I can't reply to the other responder, but even if these are shopping malls... Those are already acknowledged as common spaces at least in California where most of them are headquartered. Pruneyard Shopping Center v. Robins, it was held that a shopping mall was not allowed to remove students asking for signatures on a motion.
PruneYards was found not to be significantly harmed by the expressive activity, because the goal of the commercial activity is to sell stuff. But the goal of an online social media platform is to curate a coherent speech product, and allowing people to insert themselves unwanted into that product is a very significant imposition on the platform.
Also no one lives or eats or breathes on Twitter so the notion that they are exercising an online platform the same way they would exercise the park on Main Street does not follow.
Not to mention the fact that the entire point of the town square is that it is a place for discussion of the function of the polis with the citizenry of the polis. Online social media is a place to consume garbage from foreign actors and influencers.
>PruneYards was found not to be significantly harmed by the expressive activity, because the goal of the commercial activity is to sell stuff. But the goal of an online social media platform is to curate a coherent speech product, and allowing people to insert themselves unwanted into that product is a very significant imposition on the platform.
That is true but unrelated to the DeSantis law. The social media companies obviously don't want to kick kids off their platform considering they are a significant portion of their audience.
The DeSantis law states the government is mandating that social media companies ID everybody. This does have precedent though because governments require bars and food marts to ID young people for cigarettes, but it's different because they are not required to ID everybody. I'm not sure they are even required to ID people, they can just be prosecuted for selling cigarettes and alcohol to minors. I think the ID part was just the most convenient way to not get prosecuted.
Of course requiring social media companies to ID everybody will have a massive chilling effect on political discourse. That might be part of the objective or at least a convenient side effect.
It is related. One poster suggested that the online platforms (which are, for a number of reasons previously noted, not town squares) are actually more like shopping malls. Another post noted that shopping malls (in California) can be subject to requirements to allow someone else’s speech in their area of commerce.
But online platforms are not like shopping malls, because online platforms sell advertiser access to a coherent speech product, which is distinct from the sale of goods in ways that profoundly affect first amendment protection of their business.
>But online platforms are not like shopping malls, because online platforms sell advertiser access to a coherent speech product, which is distinct from the sale of goods in ways that profoundly affect first amendment protection of their business.
But the social media companies aren't the ones who want age verification and to kick people off their platforms, the government is. The companies want kids in their audience, kids want to be in their audience, many parents are fine with kids in their audience, it's the government of Florida who wants to ban kids.
Correct me if I'm misunderstanding but you seem to be arguing that social media companies should be allowed to kick people off their platforms, which would trump the individual's free speech. That isn't the issue here.

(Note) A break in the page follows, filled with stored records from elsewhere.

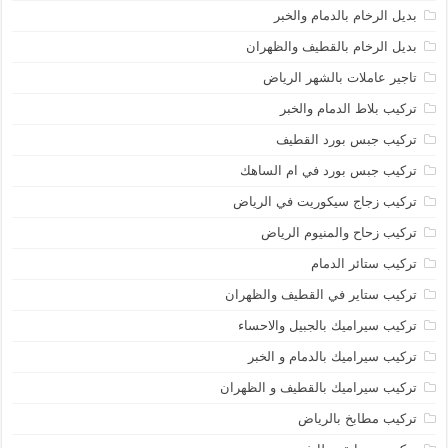
بديل الرخام بالدمام والخبر
بديل الرخام بالقطيف والظهران
تاجير عاملات بالشهر الرياض
تركيب بلاط الدمام والخبر
تركيب جبس بورد القطيف
تركيب جبس بورد في ام الساهك
تركيب زجاج سيكوريت في الرياض
تركيب زحاح والمنيوم الرياض
تركيب ستائر الدمام
تركيب ستاير في القطيف والظهران
تركيب سيراميك بالجبيل والاحساء
تركيب سيراميك بالدمام و الخبر
تركيب سيراميك بالقطيف و الظهران
تركيب مطابخ بالرياض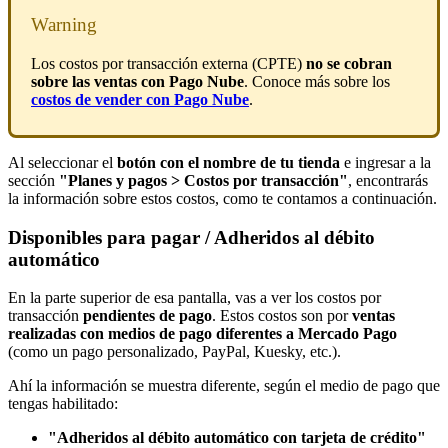
Warning
Los costos por transacción externa (CPTE)
no se cobran
sobre las ventas con Pago Nube
. Conoce más sobre los
costos de vender con Pago Nube
.
Al seleccionar el
botón con el nombre de tu tienda
e ingresar a la
sección
"Planes y pagos > Costos por transacción"
,
encontrarás
la información sobre estos costos, como te contamos a continuación.
Disponibles para pagar / Adheridos al débito
automático
En la parte superior de esa pantalla, vas a ver los costos por
transacción
pendientes de pago
. Estos costos son por
ventas
realizadas con medios de pago diferentes a Mercado Pago
(como un pago personalizado, PayPal, Kuesky, etc.).
Ahí la información se muestra diferente, según el medio de pago que
tengas habilitado:
"Adheridos al débito automático con tarjeta de crédito"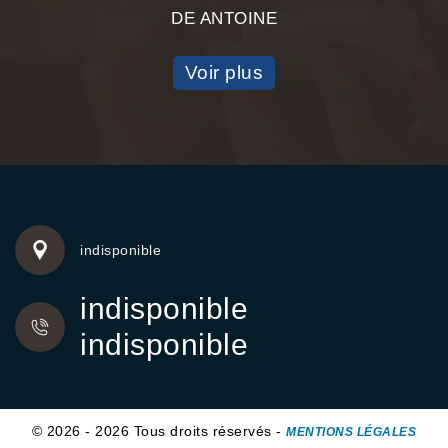
DE ANTOINE
Voir plus
indisponible
indisponible
indisponible
© 2026 - 2026 Tous droits réservés -
MENTIONS LÉGALES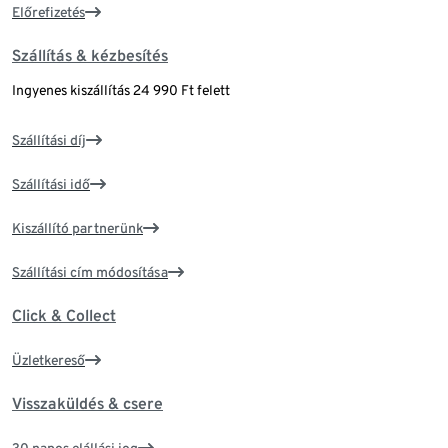
Előrefizetés
Szállítás & kézbesítés
Ingyenes kiszállítás 24 990 Ft felett
Szállítási díj
Szállítási idő
Kiszállító partnerünk
Szállítási cím módosítása
Click & Collect
Üzletkereső
Visszaküldés & csere
30 napos elállási jog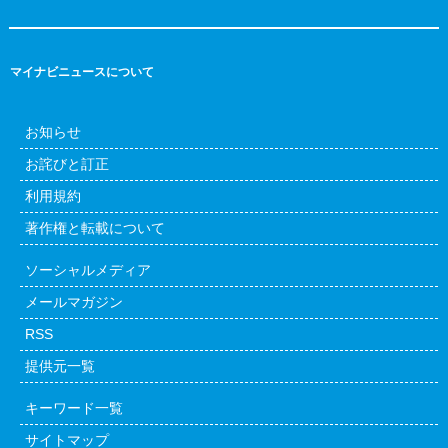
マイナビニュースについて
お知らせ
お詫びと訂正
利用規約
著作権と転載について
ソーシャルメディア
メールマガジン
RSS
提供元一覧
キーワード一覧
サイトマップ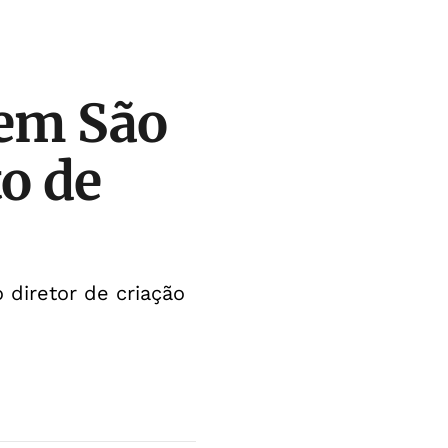
 em São
o de
o diretor de criação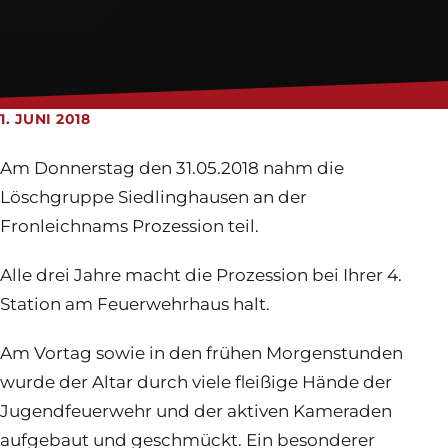
Feuerwehrhaus
Jugendfeuerwehr
Login
1. JUNI 2018
Am Donnerstag den 31.05.2018 nahm die
Löschgruppe Siedlinghausen an der
Fronleichnams Prozession teil.
Alle drei Jahre macht die Prozession bei Ihrer 4.
Station am Feuerwehrhaus halt.
Am Vortag sowie in den frühen Morgenstunden
wurde der Altar durch viele fleißige Hände der
Jugendfeuerwehr und der aktiven Kameraden
aufgebaut und geschmückt. Ein besonderer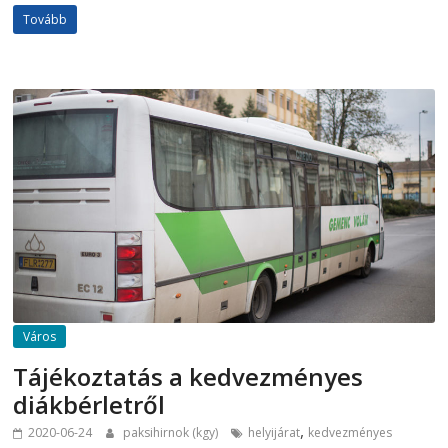
Tovább
Város
Tájékoztatás a kedvezményes
diákbérletről
,
2020-06-24
paksihirnok (kgy)
helyijárat
kedvezményes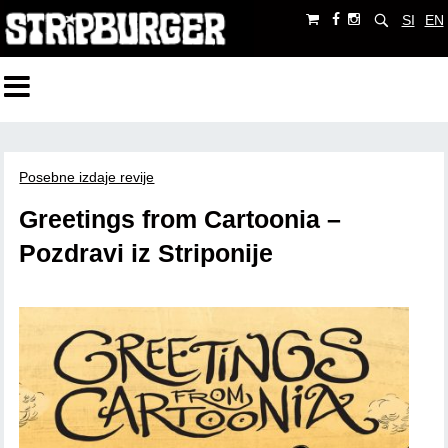
SI
EN
Posebne izdaje revije
Greetings from Cartoonia –
Pozdravi iz Striponije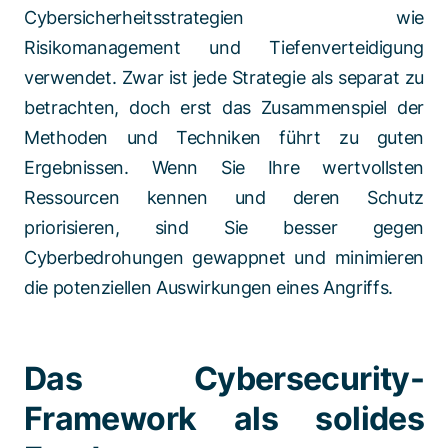
Cybersicherheitsstrategien wie
Risikomanagement und Tiefenverteidigung
verwendet. Zwar ist jede Strategie als separat zu
betrachten, doch erst das Zusammenspiel der
Methoden und Techniken führt zu guten
Ergebnissen. Wenn Sie Ihre wertvollsten
Ressourcen kennen und deren Schutz
priorisieren, sind Sie besser gegen
Cyberbedrohungen gewappnet und minimieren
die potenziellen Auswirkungen eines Angriffs.
Das Cybersecurity-
Framework als solides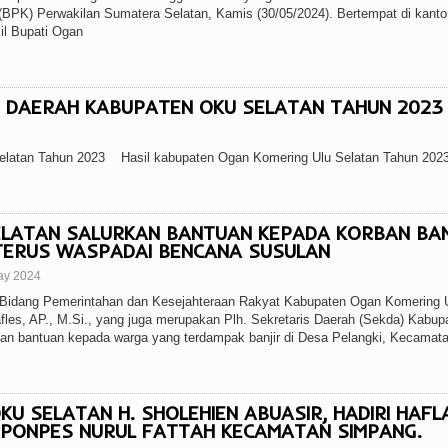
BPK) Perwakilan Sumatera Selatan, Kamis (30/05/2024). Bertempat di kant
il Bupati Ogan
H DAERAH KABUPATEN OKU SELATAN TAHUN 2023
Selatan Tahun 2023 Hasil kabupaten Ogan Komering Ulu Selatan Tahun 202
LATAN SALURKAN BANTUAN KEPADA KORBAN BAN
TERUS WASPADAI BENCANA SUSULAN
ay 2024
idang Pemerintahan dan Kesejahteraan Rakyat Kabupaten Ogan Komering 
fles, AP., M.Si., yang juga merupakan Plh. Sekretaris Daerah (Sekda) Kabup
n bantuan kepada warga yang terdampak banjir di Desa Pelangki, Kecamat
KU SELATAN H. SHOLEHIEN ABUASIR, HADIRI HAFL
 PONPES NURUL FATTAH KECAMATAN SIMPANG.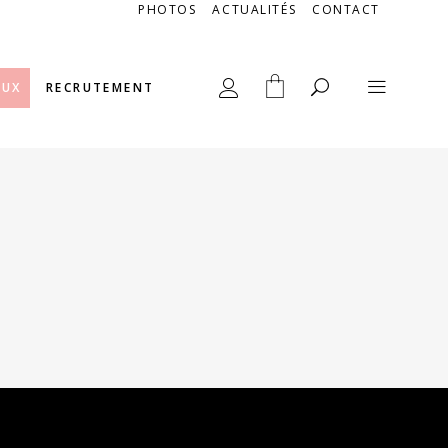
PHOTOS
ACTUALITÉS
CONTACT
AUX
RECRUTEMENT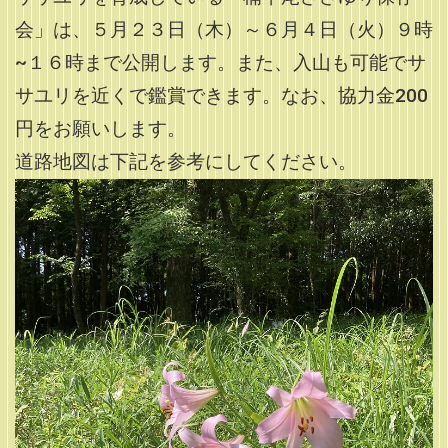
会」は、５月２３日（木）～６月４日（火）９時
~１６時まで公開します。また、入山も可能でサ
サユリを近くで鑑賞できます。なお、協力金200
円をお願いします。
道路地図は下記を参考にしてください。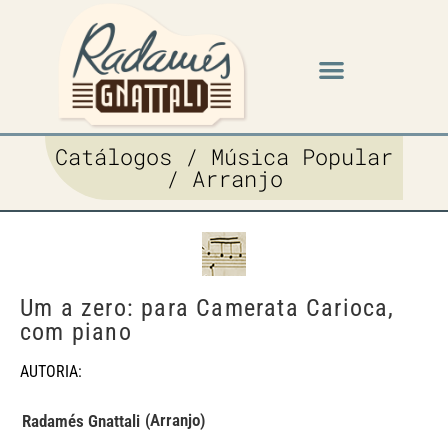
Catálogos / Música Popular
/ Arranjo
Um a zero: para Camerata Carioca,
com piano
AUTORIA:
(Arranjo)
Radamés Gnattali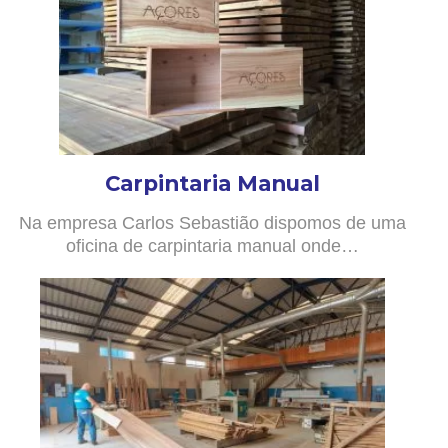
Carpintaria Manual
Na empresa Carlos Sebastião dispomos de uma
oficina de carpintaria manual onde…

This discussion has gotten a bit convoluted. I apologize for not being clear. Original idea was that the government can’t kick every kid off social media because social media is the public square and kicking people out of the public square is wrong.
The reason why this argument is bad is that online social media platforms aren’t the public square. They’re not the public square because they are something else: a coherent speech product.
They are allowed to kick people off because they produce a coherent speech product.
But you are right, the fact that they are allowed to kick people off is not directly related to the fact the government wants to bar kids from using these sites.
Are you and I in full agreement now? I think we might be.
>the government can’t kick every kid off social media because social media is the public square and kicking people out of the public square is wrong.
I think kicking kids off isn't the primary complaint. I think that to enforce kicking kids off requires social media platforms to ID everyone to ensure they aren't kids. That's the chilling effect. Fewer people will post their true feelings (good or bad), which lessens citizen discourse (which IMO is bad).
>They’re not the public square because they are something else: a coherent speech product.
How do you define a coherent speech product and what makes it unable to also be a public square?